Generator Films director Zach Math has received a lot of attention in this, his first full year as a commercial director. In addition to being a finalist at this year’s Saatchi & Saatchi/Playback First Cut Awards, he placed two spots, ‘Nerd Club’ and ‘Tiny Sparrow of Love,’ among this year’s 10 Top Spots. It was his work on ‘Tiny Sparrow’ that garnered him the highest grade among directors in this year’s competition.
Math’s campy brand of humor shines through in ‘Tiny Sparrow,’ a 60-second spot for the Sugar Mountain Confectionery Co. While giving a kitschy nod to Japanese culture, the spot tells the story of a very fake-looking red sparrow that delivers a candy from a young man in North America back home to his girlfriend overseas.
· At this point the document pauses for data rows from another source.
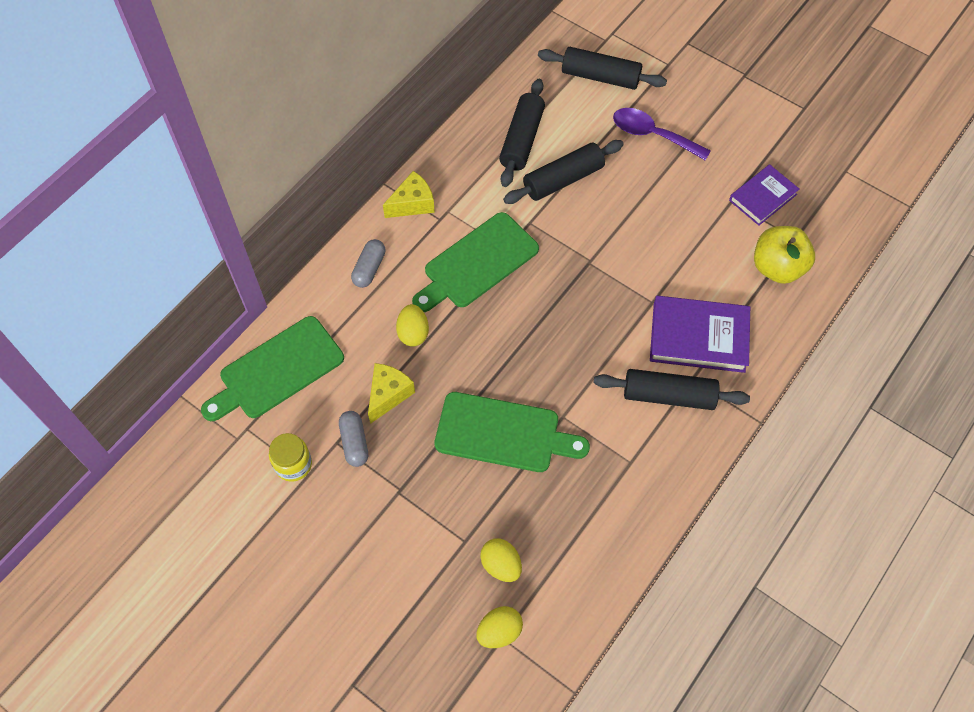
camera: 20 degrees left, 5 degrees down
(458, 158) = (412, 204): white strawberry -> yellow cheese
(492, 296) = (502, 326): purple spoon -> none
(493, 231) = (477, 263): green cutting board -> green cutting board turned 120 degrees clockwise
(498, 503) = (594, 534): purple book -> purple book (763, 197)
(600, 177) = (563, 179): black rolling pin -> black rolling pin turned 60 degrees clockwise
Math went to great lengths to make sure the job was handled correctly despite the low budget. He appreciated the creative from Ian Letts and Michael Gelfand (now at Ogilvy & Mather) as well as the client’s openness to his ideas.
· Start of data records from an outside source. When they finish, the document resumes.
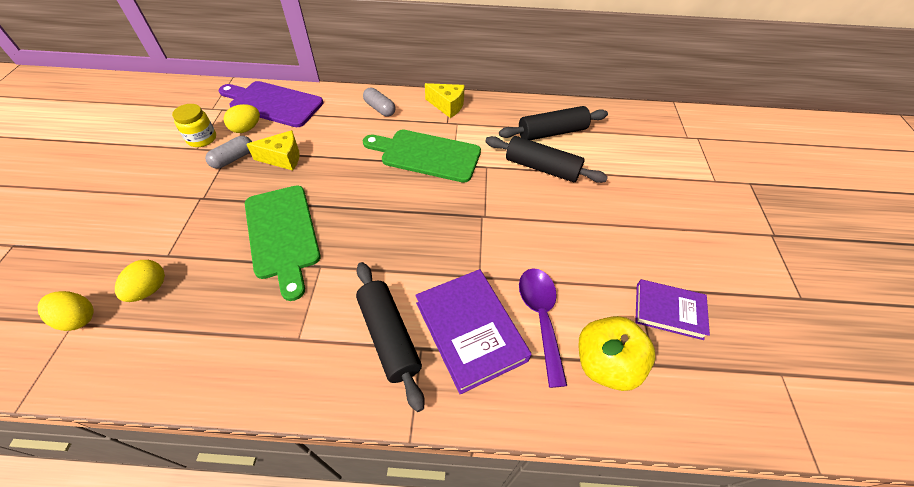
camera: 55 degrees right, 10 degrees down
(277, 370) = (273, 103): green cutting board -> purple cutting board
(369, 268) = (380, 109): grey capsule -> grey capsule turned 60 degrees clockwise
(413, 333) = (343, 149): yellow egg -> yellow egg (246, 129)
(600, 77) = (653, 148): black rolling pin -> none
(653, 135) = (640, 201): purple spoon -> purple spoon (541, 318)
‘Sugar Mountain is a very creative store,’ says Math. ‘It has a lot of wacky and kooky ideas. It was a natural progression for me to instill some of my bizarro sense of humor, which is an extension of what Sugar Mountain wants to express and be associated with. It wasn’t a spot that was about showing a product for 15 seconds. It was about doing something cool, and by association the product would be that.’
Math was so intrigued by the project that to ensure it would get made he took a pay cut, as did Toronto design and post shop TOPIX. Math put in a good deal of overtime with TOPIX inferno artist Dominik Bochenski working out the complicated backgrounds and F/X, including a breathtaking pullback from the window of the young man’s apartment to a wide aerial shot of the city.
‘The spot has very clean art direction, [set] in an out-there fantasy world, but at the same time there is a sort of homage to Japanese cinema that I really liked, and a bit of Eastern pacing to the whole thing,’ Math says. ‘It was more cinematic than flashy. That was the approach I took, to make it almost like a short film.’
Math’s Nerd Club, originally created as a spot for dentist Dr. Vladimir Pavezka but now airing as an ID for The Movie Network, is a spoof of the feature Fight Club, shot on a budget of only $5,000. Although the ad finished one spot ahead of ‘Tiny Sparrow’ in the overall Top Spots judging, Math hopes the latter commercial and the recent Shark Week cinema ad he shot for Discovery Channel will serve as a good indication of his directorial range heading into his sophomore year.
‘It will be cool if people look at [those two spots] and say, ‘He can do comedy that is wacky and out there, but he can also do cinema or dramatic ads that have a dark element to them,’ ‘ he says. ‘Being labeled can help you out in the short term and it can be a good business move, but in the long term I think it is important to develop and be known as someone who has really good creative solutions on the production end.’
In today’s highly competitive commercial market, a first-year director having the kind of success Math has enjoyed is nearly unheard of, but he remains humble.
‘When you are working with good people, it makes any experience a little richer and fuller,’ he says. ‘I’ve been able to work with good people on the agency and production sides, people who have wanted to make sure I’m nurtured and have the right support system around me, so it has been very positive.’